TASK INSTRUCTIONS ▸ All lines holding the string "source" should be copied from the data below.

DATA LISTING ▸
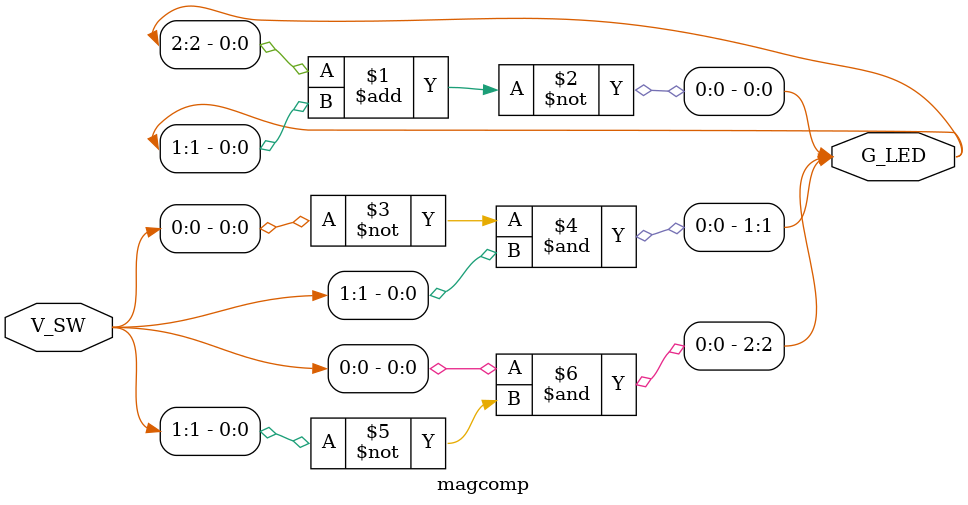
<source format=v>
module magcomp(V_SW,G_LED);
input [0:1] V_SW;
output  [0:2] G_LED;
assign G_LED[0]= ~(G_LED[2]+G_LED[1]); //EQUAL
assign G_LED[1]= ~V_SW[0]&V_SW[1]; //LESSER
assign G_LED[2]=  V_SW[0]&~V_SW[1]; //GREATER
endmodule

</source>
* * *
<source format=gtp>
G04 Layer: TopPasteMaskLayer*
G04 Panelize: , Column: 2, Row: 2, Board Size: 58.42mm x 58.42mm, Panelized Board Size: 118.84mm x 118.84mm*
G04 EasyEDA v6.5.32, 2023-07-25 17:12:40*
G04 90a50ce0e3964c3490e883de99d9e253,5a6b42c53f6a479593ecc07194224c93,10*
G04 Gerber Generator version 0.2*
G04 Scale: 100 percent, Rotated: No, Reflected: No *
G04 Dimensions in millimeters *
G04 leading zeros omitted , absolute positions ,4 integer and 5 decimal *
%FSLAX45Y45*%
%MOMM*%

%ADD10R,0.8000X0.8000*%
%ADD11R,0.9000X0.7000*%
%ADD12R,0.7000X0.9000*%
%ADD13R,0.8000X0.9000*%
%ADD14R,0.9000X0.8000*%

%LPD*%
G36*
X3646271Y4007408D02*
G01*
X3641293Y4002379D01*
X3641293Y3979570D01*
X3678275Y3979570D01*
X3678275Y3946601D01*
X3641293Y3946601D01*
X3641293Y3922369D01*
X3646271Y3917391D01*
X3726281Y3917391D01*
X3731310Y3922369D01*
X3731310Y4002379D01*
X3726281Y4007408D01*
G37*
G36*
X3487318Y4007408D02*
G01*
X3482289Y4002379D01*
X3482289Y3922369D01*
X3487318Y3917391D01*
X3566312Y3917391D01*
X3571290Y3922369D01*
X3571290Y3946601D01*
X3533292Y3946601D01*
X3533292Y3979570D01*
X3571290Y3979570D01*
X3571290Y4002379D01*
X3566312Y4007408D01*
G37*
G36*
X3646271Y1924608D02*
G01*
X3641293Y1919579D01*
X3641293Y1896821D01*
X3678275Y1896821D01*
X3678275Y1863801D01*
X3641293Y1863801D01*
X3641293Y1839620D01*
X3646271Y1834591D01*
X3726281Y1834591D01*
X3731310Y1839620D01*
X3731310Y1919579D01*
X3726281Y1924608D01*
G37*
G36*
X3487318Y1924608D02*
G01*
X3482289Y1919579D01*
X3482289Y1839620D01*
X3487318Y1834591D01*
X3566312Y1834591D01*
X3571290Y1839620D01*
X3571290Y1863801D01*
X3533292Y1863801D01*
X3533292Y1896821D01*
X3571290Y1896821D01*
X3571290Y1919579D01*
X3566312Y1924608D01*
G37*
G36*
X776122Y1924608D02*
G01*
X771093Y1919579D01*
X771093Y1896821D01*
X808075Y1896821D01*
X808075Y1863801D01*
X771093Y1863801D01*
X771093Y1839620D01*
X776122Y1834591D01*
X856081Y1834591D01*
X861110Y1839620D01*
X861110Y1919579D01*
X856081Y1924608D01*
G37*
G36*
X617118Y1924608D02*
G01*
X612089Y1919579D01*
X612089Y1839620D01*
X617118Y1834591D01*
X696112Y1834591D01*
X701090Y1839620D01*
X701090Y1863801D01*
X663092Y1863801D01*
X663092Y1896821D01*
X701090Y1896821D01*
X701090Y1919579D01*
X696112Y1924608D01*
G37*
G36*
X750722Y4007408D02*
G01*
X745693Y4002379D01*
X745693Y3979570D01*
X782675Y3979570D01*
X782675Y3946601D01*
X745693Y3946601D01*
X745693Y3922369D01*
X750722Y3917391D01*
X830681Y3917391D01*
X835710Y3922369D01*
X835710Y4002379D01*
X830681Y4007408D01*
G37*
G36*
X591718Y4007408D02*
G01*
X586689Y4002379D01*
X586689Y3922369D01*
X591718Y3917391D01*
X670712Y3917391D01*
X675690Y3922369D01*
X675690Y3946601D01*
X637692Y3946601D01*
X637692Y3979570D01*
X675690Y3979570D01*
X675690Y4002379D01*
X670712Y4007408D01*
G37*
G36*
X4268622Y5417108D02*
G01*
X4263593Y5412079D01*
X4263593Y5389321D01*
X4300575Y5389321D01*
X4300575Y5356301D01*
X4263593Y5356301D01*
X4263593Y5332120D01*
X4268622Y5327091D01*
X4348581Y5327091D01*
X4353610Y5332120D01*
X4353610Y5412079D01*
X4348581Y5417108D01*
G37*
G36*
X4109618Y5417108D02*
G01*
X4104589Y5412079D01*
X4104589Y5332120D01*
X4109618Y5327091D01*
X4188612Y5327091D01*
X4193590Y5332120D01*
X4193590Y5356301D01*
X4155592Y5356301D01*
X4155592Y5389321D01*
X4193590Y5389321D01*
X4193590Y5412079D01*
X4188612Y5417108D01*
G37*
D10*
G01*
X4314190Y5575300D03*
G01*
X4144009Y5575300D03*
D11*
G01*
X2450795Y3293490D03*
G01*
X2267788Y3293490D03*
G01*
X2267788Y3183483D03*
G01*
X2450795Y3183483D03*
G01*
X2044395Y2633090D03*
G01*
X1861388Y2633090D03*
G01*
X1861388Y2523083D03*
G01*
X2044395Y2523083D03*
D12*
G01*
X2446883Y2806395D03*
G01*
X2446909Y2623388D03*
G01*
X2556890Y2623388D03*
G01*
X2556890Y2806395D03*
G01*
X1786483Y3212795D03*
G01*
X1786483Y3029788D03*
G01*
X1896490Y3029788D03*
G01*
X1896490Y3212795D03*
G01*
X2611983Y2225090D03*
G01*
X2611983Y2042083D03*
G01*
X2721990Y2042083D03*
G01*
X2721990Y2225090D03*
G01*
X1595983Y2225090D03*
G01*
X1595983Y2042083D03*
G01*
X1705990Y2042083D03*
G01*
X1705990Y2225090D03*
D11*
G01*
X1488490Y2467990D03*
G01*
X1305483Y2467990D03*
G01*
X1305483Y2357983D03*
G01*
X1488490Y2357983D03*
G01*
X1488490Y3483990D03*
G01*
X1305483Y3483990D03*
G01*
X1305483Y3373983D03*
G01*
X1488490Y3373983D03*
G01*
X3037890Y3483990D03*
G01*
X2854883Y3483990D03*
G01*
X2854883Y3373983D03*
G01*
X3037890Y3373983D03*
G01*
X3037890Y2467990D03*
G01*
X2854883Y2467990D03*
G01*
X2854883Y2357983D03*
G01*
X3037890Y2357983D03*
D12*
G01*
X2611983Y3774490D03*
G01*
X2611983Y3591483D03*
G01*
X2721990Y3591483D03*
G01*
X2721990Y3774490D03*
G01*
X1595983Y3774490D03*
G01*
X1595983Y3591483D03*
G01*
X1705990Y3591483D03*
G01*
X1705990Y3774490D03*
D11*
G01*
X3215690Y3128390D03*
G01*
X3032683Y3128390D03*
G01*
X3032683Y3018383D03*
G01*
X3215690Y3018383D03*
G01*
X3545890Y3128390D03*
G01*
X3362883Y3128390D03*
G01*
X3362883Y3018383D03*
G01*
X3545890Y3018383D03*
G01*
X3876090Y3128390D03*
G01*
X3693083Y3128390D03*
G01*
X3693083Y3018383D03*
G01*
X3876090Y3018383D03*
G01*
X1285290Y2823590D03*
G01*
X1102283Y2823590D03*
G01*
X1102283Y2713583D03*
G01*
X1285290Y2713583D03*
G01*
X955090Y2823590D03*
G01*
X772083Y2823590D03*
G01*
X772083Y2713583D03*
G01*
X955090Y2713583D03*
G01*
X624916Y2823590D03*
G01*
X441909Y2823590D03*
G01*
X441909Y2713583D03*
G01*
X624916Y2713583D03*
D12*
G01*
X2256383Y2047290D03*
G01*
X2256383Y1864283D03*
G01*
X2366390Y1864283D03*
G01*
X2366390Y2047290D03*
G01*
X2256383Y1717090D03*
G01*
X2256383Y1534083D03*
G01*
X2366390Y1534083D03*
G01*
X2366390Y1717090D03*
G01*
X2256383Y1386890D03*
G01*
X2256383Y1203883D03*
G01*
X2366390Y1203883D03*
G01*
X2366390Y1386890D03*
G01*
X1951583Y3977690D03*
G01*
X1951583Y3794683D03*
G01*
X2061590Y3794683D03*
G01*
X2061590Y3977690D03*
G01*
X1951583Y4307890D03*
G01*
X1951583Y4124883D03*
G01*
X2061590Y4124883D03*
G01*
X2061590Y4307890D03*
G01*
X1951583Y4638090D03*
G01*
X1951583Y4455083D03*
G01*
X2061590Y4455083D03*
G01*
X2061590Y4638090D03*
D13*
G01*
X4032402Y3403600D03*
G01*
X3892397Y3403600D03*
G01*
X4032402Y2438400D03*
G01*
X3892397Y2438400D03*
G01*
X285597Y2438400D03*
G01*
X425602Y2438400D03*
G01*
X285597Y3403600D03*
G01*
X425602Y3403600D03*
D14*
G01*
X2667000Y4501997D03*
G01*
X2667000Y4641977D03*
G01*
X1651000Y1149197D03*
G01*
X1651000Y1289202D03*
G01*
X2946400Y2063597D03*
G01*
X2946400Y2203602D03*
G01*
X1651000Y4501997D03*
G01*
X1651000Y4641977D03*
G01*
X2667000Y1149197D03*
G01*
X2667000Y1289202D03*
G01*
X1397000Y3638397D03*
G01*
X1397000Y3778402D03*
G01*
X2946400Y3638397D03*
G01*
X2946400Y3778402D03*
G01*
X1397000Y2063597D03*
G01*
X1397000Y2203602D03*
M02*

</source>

SOLUTION ▸
<source format=v>
</source>
<source format=gtp>
</source>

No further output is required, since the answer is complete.